Monday, October 5, 2009

American in Paris (had to do it)


*Jane in Paris*

When we arrived at my apartment, finally, on Thursday afternoon I was not very happy. It was so much smaller than the apartment in Vienna and seemed to lack completely a sense of beauty. I felt that there was nothing I could point to and say, "oh, but this is very nice." I also thought there would be a couch, and I'm really a couch and not a chair person. When I realized that I must have been mixed up because I had looked at so many other places my mood did not improve. Oh, and a strong smell also floated out from the bathroom.


But then slowly things started to get better, as the little things that I hadn't noticed upon my first glance made their appearance: there was enough room for all of our clothes, the TV worked, the water tasted alright, the kitchen seemed to have everything I needed, Harry Potter and the Prisoner from Azkaban was on the bookshelf. The view is also quite nice.
So many things have been stuffed into the room, although they have been artfully arranged so that it doesn't feel cramped, that it took us the rest of the day to find most of them. There are just a lot of nice little things that the landlord had left behind for me.

As the pictures make clear, the apartment really is in a part of Paris that feels like "the city." The two large windows face the Boulevard Voltaire, and perhaps it was under his influence that someone had written "No gods nor masters" beside my door! The street below is surprisingly loud, especially at night. Some sort of force compels large bands of drunk young people to take their time as they walk by the window. Where do they all come from? Luckily Nick and I are equipped with sleep masks and a pink noise track on the mp3 player that does an excellent job of covering up the singing, yelling, and sounds of traffic.

I have met several people at the Fulbright Commission already, because I had to take a form into the office. When I told the director, M. Roujou de Boubee, where I lived he immediately responded that the area around the Place de la Republique was "very lively." It certainly is buzzing with activity every night until at least 1 am, except on Sundays. Mason hates the liveliness of the area, and when it is crowded on the sidewalks he would rather just stay home. He is going to go back to Vienna, which compared to Paris seems luxuriously relaxed and green.

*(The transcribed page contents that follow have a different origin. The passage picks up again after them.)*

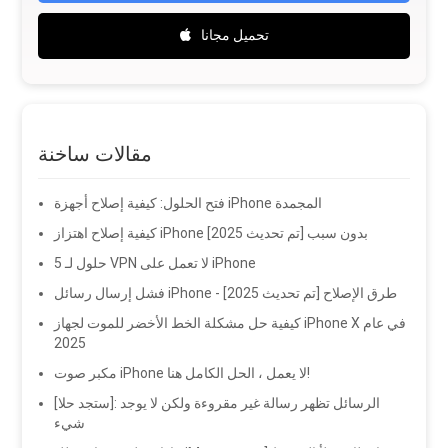
تحميل مجانا
مقالات ساخنة
فتح الحلول: كيفية إصلاح أجهزة iPhone المجمدة
كيفية إصلاح اهتزاز iPhone بدون سبب [تم تحديث 2025]
5 حلول لـ VPN لا تعمل على iPhone
فشل إرسال رسائل iPhone - طرق الإصلاح [تم تحديث 2025]
كيفية حل مشكلة الخط الأخضر للموت لجهاز iPhone X في عام
2025
مكبر صوت iPhone لا يعمل ، الحل الكامل هنا!
[ستجد حلا]: الرسائل تظهر رسالة غير مقروءة ولكن لا يوجد
شيء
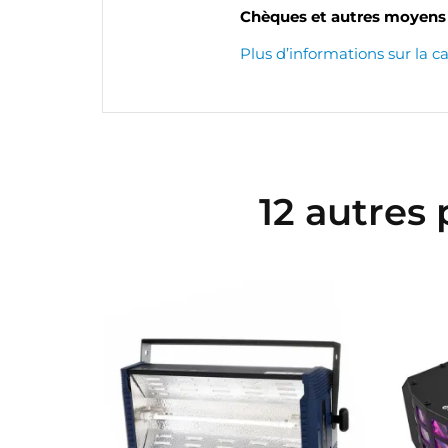
Chèques et autres moyens 
Plus d’informations sur la c
12 autres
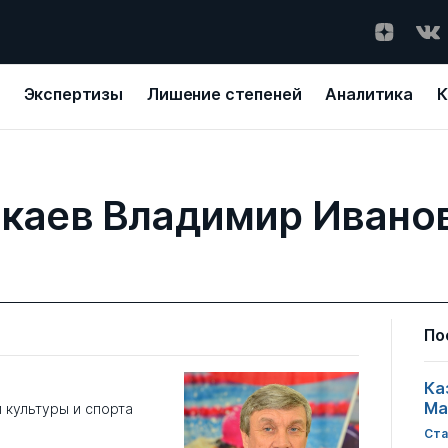
Экспертизы
Лишение степеней
Аналитика
К
каев Владимир Ивано
По
Ка
Ма
 культуры и спорта
Ста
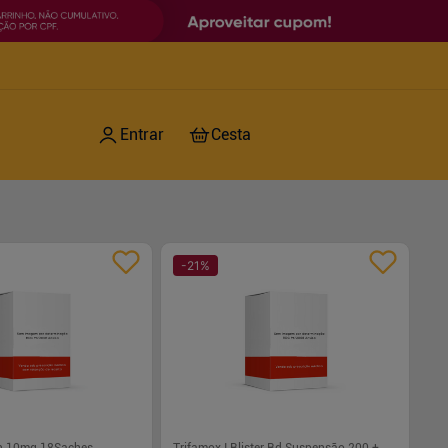
-
21
%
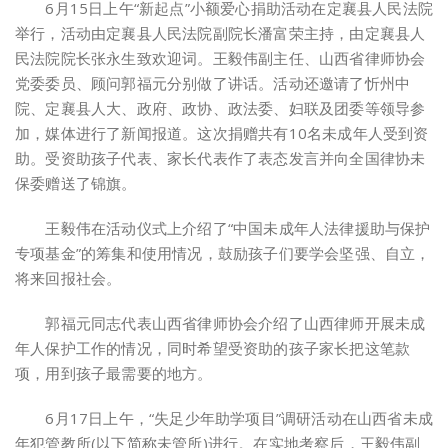
6月15日上午“新起点”小额爱心捐助活动在定襄县人民法院
举行，活动由定襄县人民法院副院长潘富荣主持，由定襄县人
民法院院长张永生致欢迎词。王毅伟副主任、山西省律师协会
党委委员、顾问郭福元分别做了讲话。活动还邀请了忻州中
院、定襄县人大、政府、政协、政法委、妇联及团委等领导参
加，媒体进行了新闻报道。这次捐赠共有10名未成年人受到资
助。受资助孩子代表、家长代表作了表态发言并向全国律协未
保委赠送了锦旗。
王毅伟在活动仪式上介绍了“中国未成年人法律援助与保护
专项基金”的筹集和使用情况，鼓励孩子们要学会坚强、自立，
将来回报社会。
郭福元同志代表山西省律师协会介绍了山西律师开展未成
年人保护工作的情况，同时希望受资助的孩子家长把这笔款
项，用到孩子最需要的地方。
6月17日上午，“失足少年助学项目”调研活动在山西省未成
年犯管教所(以下简称未管所)进行。在实地考察后，王毅伟副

Now a little bit about Parisians. Some of you know that I had been quite anxious to come here, given my lack of experience speaking French with French people and some bad experiences that I had here in 2003. I am happy to report that every Parisian I have communicated with has been exceedingly nice - happy to repeat a sentence to me 4 times, to write out words, to wait patiently while I figure out how to respond. I do not get the sense that Parisians are in a hurry, even though they live in an environment that to me feels very similar to bustling New York.

In my research, I have come across stereotypes about the French. One is that they, along with their Latin kin in Italy, are hot-blooded and that their emotions rise quickly. Indeed, I have witnessed 2 heated arguments since arriving on Thursday. The funniest one occurred on Saturday night in the middle of a crowded crosswalk, which I think Nick will talk more about.

So the short story is, things are going very well here and my spirits are much better than I thought they would be. The is certainly an exciting place to live, and the Parisians are a real pleasure to be around.